Para atender o aumento da produção da usina, a empresa calcula investimento de R$ 1 milhão no ajuste do sistema de tratamento e recirculação das águas industriais, cuja vazão e capacidade de troca térmica deverá crescer de 900 para 2,1 mil metros cúbicos por hora.

A investida da companhia no Ceará envolve propostas de responsabilidade social, com três novos projetos de apoio a atividades desenvolvidas pelo governo, caso da construção de 10 quadras esportivas com recursos de R$ 1,5 milhão; do Trailler Padre Cícero, projeto na área de educação ambiental; além do incentivo à estruturação do Programa Cearense de Qualidade e Produtividade. O restaurante Prato Popular, com operação prevista para até dezembro, vai atender 350 pessoas em Maracanaú e oferecer alimentação saudável e balanceada. No projeto, a Gerdau prevê investir R$ 100 mil e estima gastos anuais de R$ 250 mil para manutenção. Em 2003, o grupo aplicou R$ 22 milhões em projetos comunitários em todo o País e a estimativa para 2004 é de cerca de R$ 25 milhões.

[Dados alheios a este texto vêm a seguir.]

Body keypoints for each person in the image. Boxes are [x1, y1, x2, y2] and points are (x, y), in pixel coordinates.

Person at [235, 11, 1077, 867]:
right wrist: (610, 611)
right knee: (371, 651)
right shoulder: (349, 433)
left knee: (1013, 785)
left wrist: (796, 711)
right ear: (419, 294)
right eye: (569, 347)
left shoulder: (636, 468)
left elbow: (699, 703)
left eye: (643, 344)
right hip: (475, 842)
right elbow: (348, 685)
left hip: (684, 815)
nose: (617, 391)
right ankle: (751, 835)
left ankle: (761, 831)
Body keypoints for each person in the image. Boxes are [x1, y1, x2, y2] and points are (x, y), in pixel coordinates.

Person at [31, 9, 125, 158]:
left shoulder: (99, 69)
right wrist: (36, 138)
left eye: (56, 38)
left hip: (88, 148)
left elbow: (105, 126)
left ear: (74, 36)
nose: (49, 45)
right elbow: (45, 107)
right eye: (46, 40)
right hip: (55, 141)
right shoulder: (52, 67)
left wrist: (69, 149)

O grupo chegou ao Ceará em 1979, com uma filial da Comercial Gerdau e já investiu no estado cerca de R$ 213 milhões. O secretário de Desenvolvimento Econômico (SDE), Francisco Régis Cavalcante Dias, diz que a investida proporciona a abertura de novas vagas e o incremento da exportação do estado. A Gerdau prevê 100 novos postos de trabalho diretos e outros 650 indiretos. O protocolo assinado segue as diretrizes da Política de Desenvolvimento Econômico do Estado, atualizada em 2003 pela SDE, Dias revelou que em um ano e meio foram 105 resoluções de novas empresas e 191 protocolos assinados. "A concessão de incentivos envolve critérios como a responsabilidade social e o respeito ao meio ambiente, além da geração de empregos e o impacto da empresa na economia local", afirmou.

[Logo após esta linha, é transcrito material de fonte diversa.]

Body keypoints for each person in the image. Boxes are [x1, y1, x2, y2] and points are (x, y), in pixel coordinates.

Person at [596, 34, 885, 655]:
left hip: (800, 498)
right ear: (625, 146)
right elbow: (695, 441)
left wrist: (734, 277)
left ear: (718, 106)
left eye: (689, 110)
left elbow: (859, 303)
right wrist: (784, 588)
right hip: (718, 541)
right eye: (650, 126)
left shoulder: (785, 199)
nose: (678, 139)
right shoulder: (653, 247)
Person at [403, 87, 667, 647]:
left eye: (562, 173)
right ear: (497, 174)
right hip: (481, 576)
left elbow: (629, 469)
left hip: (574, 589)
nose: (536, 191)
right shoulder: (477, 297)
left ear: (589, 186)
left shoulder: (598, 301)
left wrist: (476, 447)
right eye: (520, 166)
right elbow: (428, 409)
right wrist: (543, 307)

Jorge Johannpeter, que recebeu na quinta-feira, dia 10, a Medalha Mérito Industrial, conferida pela Federação das Indústrias do Estado do Ceará (Fiec), comanda o grupo considerado o maior produto de aços longos da América Latina e 14 do ranking dos produtores siderúrgicos mundiais. O empresário disse projetar crescimento de 6% na receita do grupo. A produção total de laminados do grupo evoluiu 12% no primeiro trimestre deste ano, totalizando 2,4 milhões de toneladas no trimestre, comparado a igual intervalo de 2003.